It's been another day of everyone home. All. Day. Long. Together. That pretty much sums it up right there. At one point today the boys were outside playing, racing around on their toys, sledding, throwing snowballs, just having a grand time.....our poor neighbors. As I pondered that thought, a myriad of reasons why you might not want to buy the house next door to us flooded my mind. Here are the top 10...
10. We have a razor and we aren't afraid to drive it waaay too fast up and down the street
9. We will do drive by's on our dirt bikes with snowballs if the situation calls for it.
8. On the 4th of July, the grown ups will get rowdy and we will be setting off fireworks, whether that's legal or not. Someone may end up sitting in a lawn chair in the pool. Just sayin....
7. You might hear an 8 yr old scream out jerk ass in the middle of the street. (btw, not many 8 yr olds can say they have coined a phrase.)

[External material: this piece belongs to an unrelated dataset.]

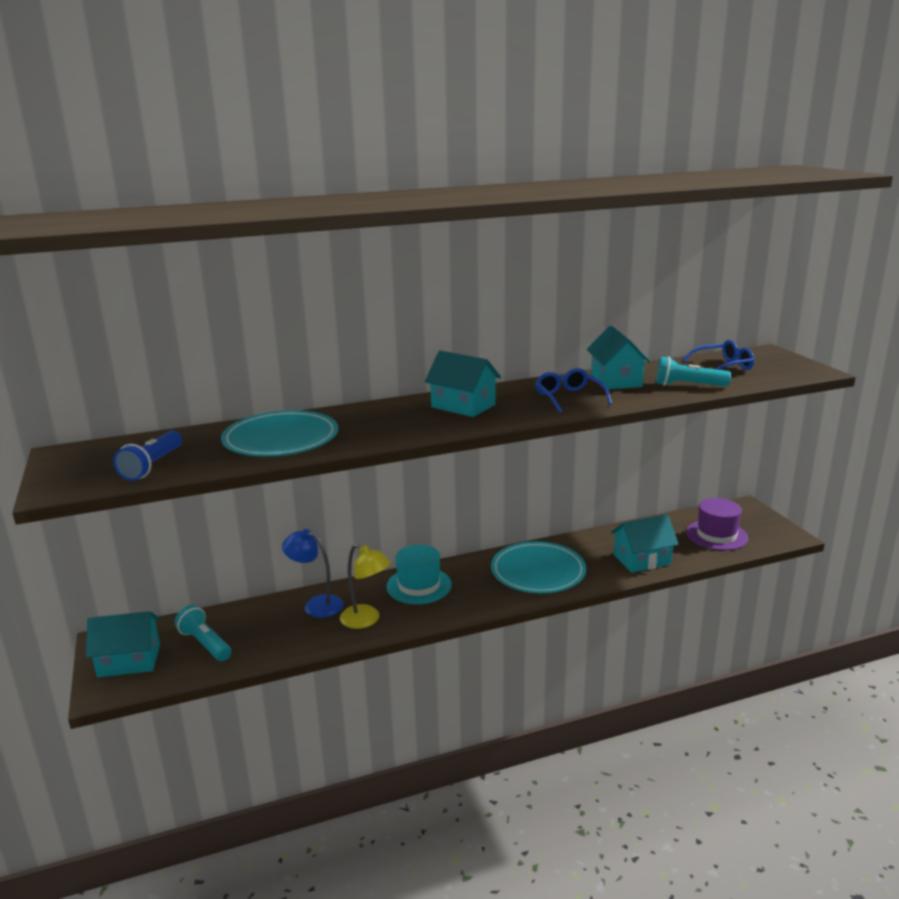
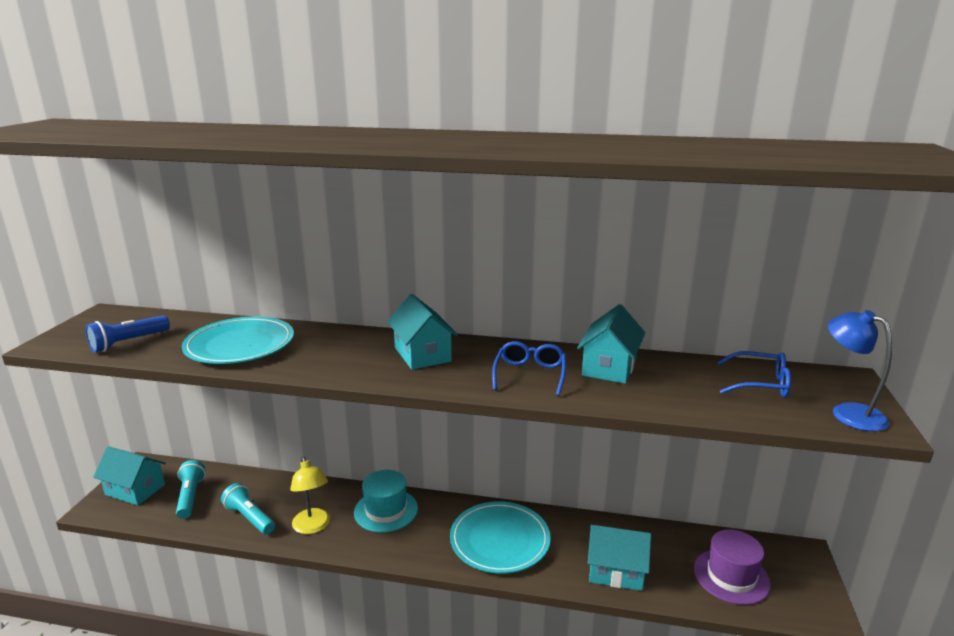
camera: 30 degrees right, 0 degrees up
blue lamp [282,529,344,618] -> blue lamp moved to [828,310,892,431]
turquoise flashlight [656,357,731,386] -> turquoise flashlight moved to [221,483,275,535]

6. 4 boys will play "street" basketball on the driveway...people will go down, elbows will be thrown and cuss words will be screamed out in frustration. (then hot mouth will be administered;)
5. We often have enough sports paraphernalia & 2 wheel vehicles in the yard to rival Sanford & Sons
4. Rocks and slingshots are fun
3. On any given day they might decide they like golf & then decide a driver is more fun than a wedge
2. We have a frequent buyer card with our local window replacer
And the number 1 reason why you might not want to live near us.....
1. There is always a chance that you might drive by and see any one of four boys peeing in the yard.
I really could have saved a lot of time here with this.....4 BOYS LIVE HERE! And, one slightly crazed mom! ;)
The wine for the day is Mad Housewife Chardonnay. I'm not sure, but I interpret "mad" to be crazy, like, next stop on the crazy train is the looney bin kind of mad. Not angry mad. I may be on my way to the mental ward in a pink straight jacket, but I'll have a smile on my face the whole way! :))
The W(h)ine Hour..
Every household has one…the whine hour. It’s those bewitching hours between approximately 5 and 8pm in the evening when the kids go crazy and moms across the world lose their minds completely. It doesn’t matter if you have babies, toddlers, kids, tweens, or teens; those hours of dinner/homework/bath time/ bedtime can just about do a momma in. What is a girl to do? It’s simple and brilliant actually, just slip in a little wine of your own! Now, I’m not suggesting anyone down a bottle of whiskey everyday between the hours of 5 and 8, in fact if you do that you will have a few whine hours of your own the next morning. Basically, a little wine during the whine hours will keep you out of the padded cell at the local cookoo house where people will walk by and peek in your little window and say things like “aww, poor mom has lost her marbles” and “hmmm, now that’s a crazy one right there, sits in there all day and hits herself over the head with a Barbie and a hotwheel”. Don’t smirk, it can happen.
So, enjoy the tales of my whine hour, and how I survive each and everyone of one of them with a sense of humor and a good bottle of wine! After all, the whine hour comes around every single day, a girl has to be prepared!